* Brief *
Please report every line in the records below that contains the word "pods".

* Material supplied *
==*==
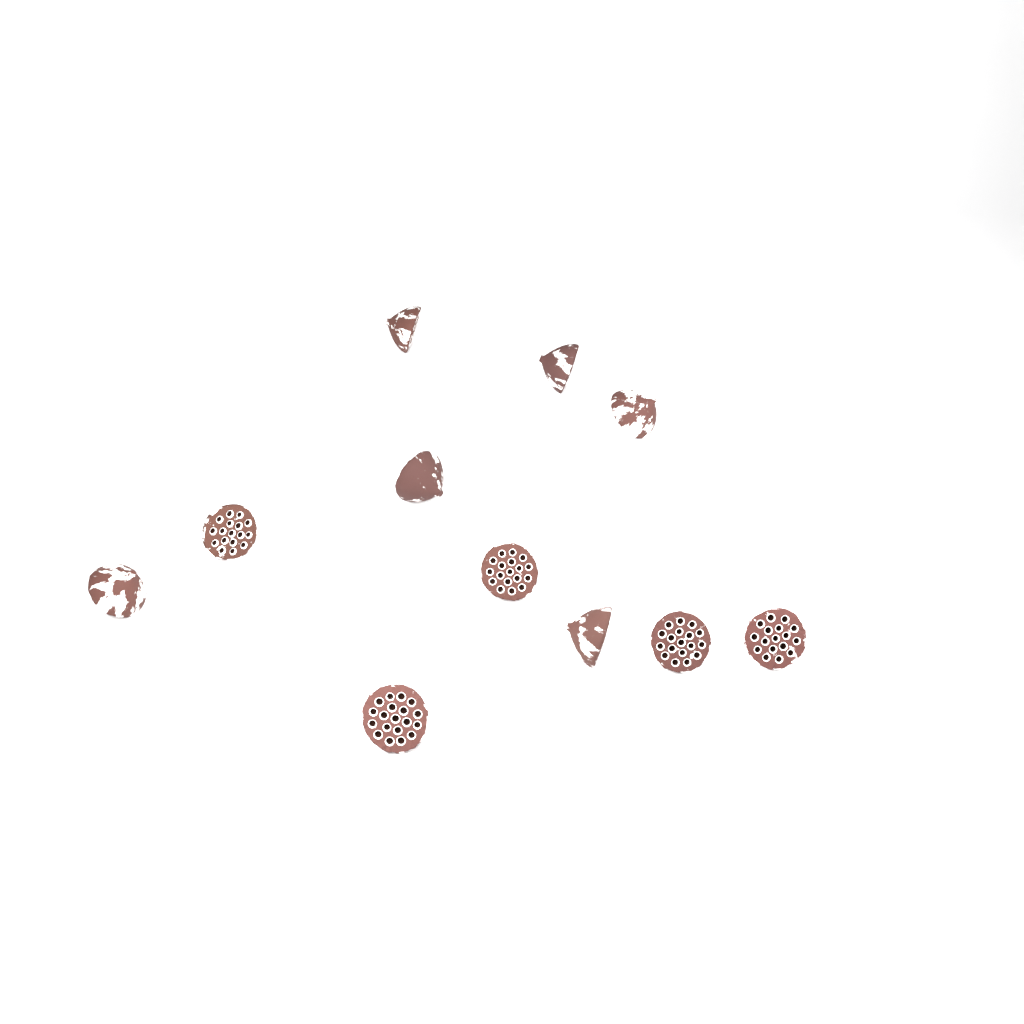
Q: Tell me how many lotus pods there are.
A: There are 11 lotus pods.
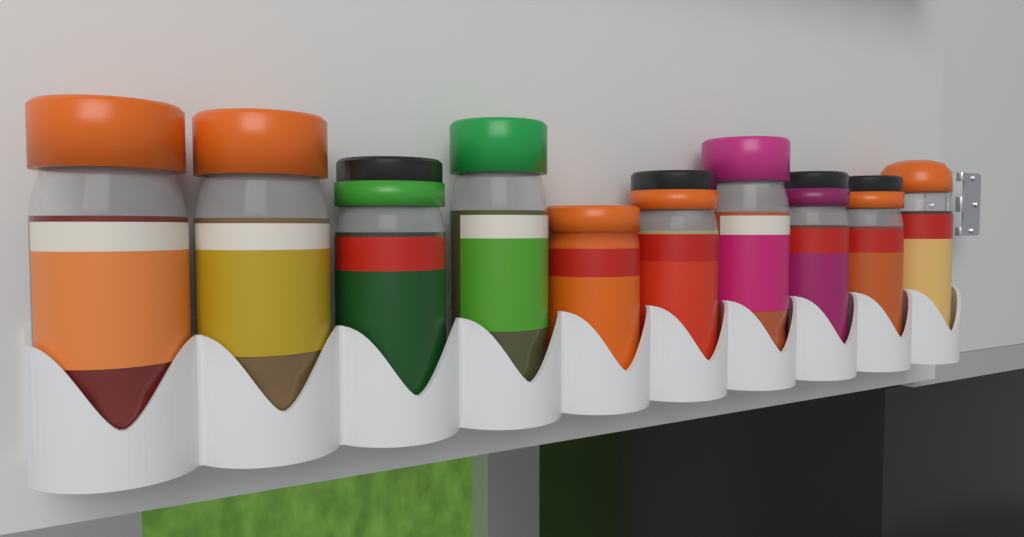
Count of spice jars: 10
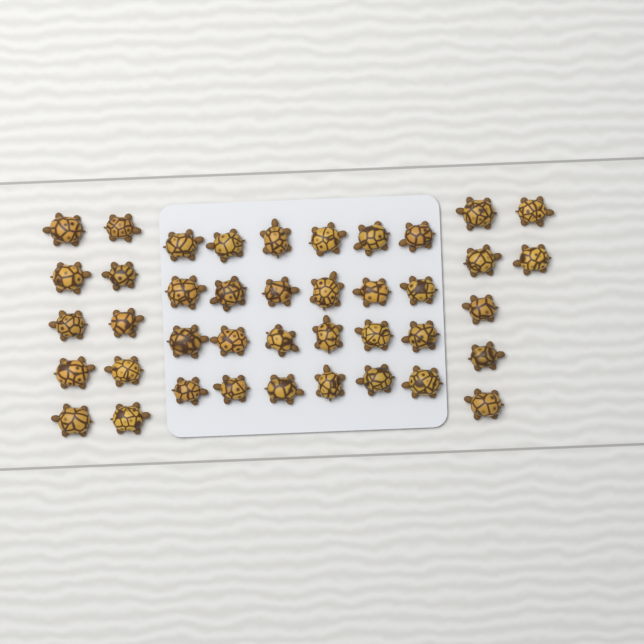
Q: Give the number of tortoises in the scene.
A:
==*==
* Output for this task *
Q: Tell me how many lotus pods there are.
A: There are 11 lotus pods.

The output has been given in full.